The latest version of Signature Capture package contains a simple component that implements the force:LightningQuickAction interface and includes the Signature Capture component itself. To create a quick action that uses this is a matter of a few clicks. 

Setting Up

First choose which sObject type you want to associate the quick action with - in the screenshots below I’m using account.

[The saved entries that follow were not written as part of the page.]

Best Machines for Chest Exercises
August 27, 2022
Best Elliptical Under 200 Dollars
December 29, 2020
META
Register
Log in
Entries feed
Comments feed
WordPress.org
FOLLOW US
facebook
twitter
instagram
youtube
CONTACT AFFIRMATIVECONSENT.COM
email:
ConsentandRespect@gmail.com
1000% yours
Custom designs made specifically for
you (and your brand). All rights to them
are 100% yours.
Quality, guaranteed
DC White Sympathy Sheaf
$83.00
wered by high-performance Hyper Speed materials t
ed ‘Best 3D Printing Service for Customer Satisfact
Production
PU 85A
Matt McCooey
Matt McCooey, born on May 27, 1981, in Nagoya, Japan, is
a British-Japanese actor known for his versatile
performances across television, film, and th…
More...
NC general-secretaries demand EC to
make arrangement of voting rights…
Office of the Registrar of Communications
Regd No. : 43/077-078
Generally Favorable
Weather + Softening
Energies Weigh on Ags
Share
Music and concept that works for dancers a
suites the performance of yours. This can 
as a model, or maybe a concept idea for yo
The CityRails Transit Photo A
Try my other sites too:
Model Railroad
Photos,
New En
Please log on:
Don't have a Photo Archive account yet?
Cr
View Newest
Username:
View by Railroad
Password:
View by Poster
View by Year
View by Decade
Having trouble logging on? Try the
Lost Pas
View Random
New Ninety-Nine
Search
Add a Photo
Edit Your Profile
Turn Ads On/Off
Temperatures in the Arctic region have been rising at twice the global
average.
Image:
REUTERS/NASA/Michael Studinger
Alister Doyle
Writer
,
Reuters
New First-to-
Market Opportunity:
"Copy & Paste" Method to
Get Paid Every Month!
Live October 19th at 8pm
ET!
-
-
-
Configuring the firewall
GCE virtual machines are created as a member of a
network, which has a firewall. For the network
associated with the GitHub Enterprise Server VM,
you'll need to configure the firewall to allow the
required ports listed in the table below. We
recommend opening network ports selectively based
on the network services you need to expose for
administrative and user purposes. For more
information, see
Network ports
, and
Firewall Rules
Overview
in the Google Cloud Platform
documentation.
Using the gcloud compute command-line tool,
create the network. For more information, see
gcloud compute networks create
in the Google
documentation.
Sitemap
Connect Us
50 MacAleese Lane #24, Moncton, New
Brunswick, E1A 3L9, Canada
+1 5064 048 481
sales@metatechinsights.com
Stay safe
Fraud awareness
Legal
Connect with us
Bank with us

Navigate to the Buttons, Links, and Actions section of the setup for the sObject and choose New Action. Select ‘Lightning Component’ as the action type and ‘BGSIGCAP:SignatureCaptureAction' as the Lightning Component. I find that a height of 500px works best, but your mileage may vary. Then enter a Label and Name and click the Save button:

Screen Shot 2016 11 07 at 18 14 31

Once the quick action is defined, it must be added to the page layout in the Salesforce1 and Lightning Experience Actions section (if you haven’t added any quick actions to this section before you’ll need to override the default via the link provided):

Screen Shot 2016 11 07 at 18 24 09

Take it for a Spin

After setup is complete, navigate to any account record in the Lightning Experience and you will see the quick action in the set of buttons on the top right:

Screen Shot 2016 11 07 at 18 26 04

Clicking the button opens the action in its own dialog, allowing a signature to be drawn via mouse, trackpad etc:

Screen Shot 2016 11 07 at 18 27 45

To my mind this is a much better user experience, as the component only appears on demand, so there is no confusion around a component that is always present. The slight downside is that once the signature has been captured the user still has to close the dialog via the standard Cancel button, but that’s a minor drawback to my mind.

Mobility Included

Adding the quick action to the page layout also makes it available to the Salesforce1 application on mobile devices. A word of warning around this - the locker service currently doesn’t surface touch events to a component, so if you enable the locker service the Signature Capture component won’t work on tablets or phones.

Repo Man

The Signature Capture component has its own github repo with sample apps (or app at the time of writing!). This is also where feature requests are tracked, so if there’s anything you’d like to see added, let me know and I’ll see if it can be accommodated. Just to set expectation, this is something that I work on mainly in my spare time (I’m currently on vacation, hence having time for this post) so I may take a while to respond.